## Task to complete
Please copy exactly every line from the one that contains "266 78 3.77" to the end of the data below, with both ends included and no other lines.

★ ★ ★

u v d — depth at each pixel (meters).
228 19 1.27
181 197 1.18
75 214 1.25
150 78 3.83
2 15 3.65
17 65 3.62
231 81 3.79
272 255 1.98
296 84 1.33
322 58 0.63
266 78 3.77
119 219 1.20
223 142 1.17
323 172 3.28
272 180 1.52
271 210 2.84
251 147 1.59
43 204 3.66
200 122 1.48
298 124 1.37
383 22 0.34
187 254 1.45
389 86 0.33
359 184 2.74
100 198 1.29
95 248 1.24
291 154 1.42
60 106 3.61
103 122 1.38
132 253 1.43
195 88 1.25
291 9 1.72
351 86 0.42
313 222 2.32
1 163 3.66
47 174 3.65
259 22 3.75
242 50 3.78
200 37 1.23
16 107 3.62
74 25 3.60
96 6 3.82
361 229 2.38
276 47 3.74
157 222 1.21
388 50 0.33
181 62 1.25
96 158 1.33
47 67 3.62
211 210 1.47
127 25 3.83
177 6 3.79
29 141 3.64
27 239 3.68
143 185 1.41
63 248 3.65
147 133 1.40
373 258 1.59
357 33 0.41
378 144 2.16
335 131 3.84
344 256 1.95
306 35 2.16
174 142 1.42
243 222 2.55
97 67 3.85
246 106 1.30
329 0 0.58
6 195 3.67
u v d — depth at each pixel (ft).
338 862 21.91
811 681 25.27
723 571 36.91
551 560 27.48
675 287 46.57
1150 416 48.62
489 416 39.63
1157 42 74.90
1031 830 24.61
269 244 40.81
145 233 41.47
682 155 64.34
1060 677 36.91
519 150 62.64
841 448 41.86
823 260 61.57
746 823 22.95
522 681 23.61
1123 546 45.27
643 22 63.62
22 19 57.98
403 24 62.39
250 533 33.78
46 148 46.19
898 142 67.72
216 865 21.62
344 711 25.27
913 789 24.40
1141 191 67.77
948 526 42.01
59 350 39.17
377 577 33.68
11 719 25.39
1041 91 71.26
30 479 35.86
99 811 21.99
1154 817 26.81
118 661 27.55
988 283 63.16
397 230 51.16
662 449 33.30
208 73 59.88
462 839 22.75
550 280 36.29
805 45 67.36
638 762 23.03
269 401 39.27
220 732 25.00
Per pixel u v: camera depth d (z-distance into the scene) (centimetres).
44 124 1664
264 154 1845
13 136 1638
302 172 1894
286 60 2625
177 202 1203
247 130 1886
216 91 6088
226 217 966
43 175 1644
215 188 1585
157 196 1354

★ ★ ★

## Solution
266 78 3.77
119 219 1.20
223 142 1.17
323 172 3.28
272 180 1.52
271 210 2.84
251 147 1.59
43 204 3.66
200 122 1.48
298 124 1.37
383 22 0.34
187 254 1.45
389 86 0.33
359 184 2.74
100 198 1.29
95 248 1.24
291 154 1.42
60 106 3.61
103 122 1.38
132 253 1.43
195 88 1.25
291 9 1.72
351 86 0.42
313 222 2.32
1 163 3.66
47 174 3.65
259 22 3.75
242 50 3.78
200 37 1.23
16 107 3.62
74 25 3.60
96 6 3.82
361 229 2.38
276 47 3.74
157 222 1.21
388 50 0.33
181 62 1.25
96 158 1.33
47 67 3.62
211 210 1.47
127 25 3.83
177 6 3.79
29 141 3.64
27 239 3.68
143 185 1.41
63 248 3.65
147 133 1.40
373 258 1.59
357 33 0.41
378 144 2.16
335 131 3.84
344 256 1.95
306 35 2.16
174 142 1.42
243 222 2.55
97 67 3.85
246 106 1.30
329 0 0.58
6 195 3.67
u v d — depth at each pixel (ft).
338 862 21.91
811 681 25.27
723 571 36.91
551 560 27.48
675 287 46.57
1150 416 48.62
489 416 39.63
1157 42 74.90
1031 830 24.61
269 244 40.81
145 233 41.47
682 155 64.34
1060 677 36.91
519 150 62.64
841 448 41.86
823 260 61.57
746 823 22.95
522 681 23.61
1123 546 45.27
643 22 63.62
22 19 57.98
403 24 62.39
250 533 33.78
46 148 46.19
898 142 67.72
216 865 21.62
344 711 25.27
913 789 24.40
1141 191 67.77
948 526 42.01
59 350 39.17
377 577 33.68
11 719 25.39
1041 91 71.26
30 479 35.86
99 811 21.99
1154 817 26.81
118 661 27.55
988 283 63.16
397 230 51.16
662 449 33.30
208 73 59.88
462 839 22.75
550 280 36.29
805 45 67.36
638 762 23.03
269 401 39.27
220 732 25.00
Per pixel u v: camera depth d (z-distance into the scene) (centimetres).
44 124 1664
264 154 1845
13 136 1638
302 172 1894
286 60 2625
177 202 1203
247 130 1886
216 91 6088
226 217 966
43 175 1644
215 188 1585
157 196 1354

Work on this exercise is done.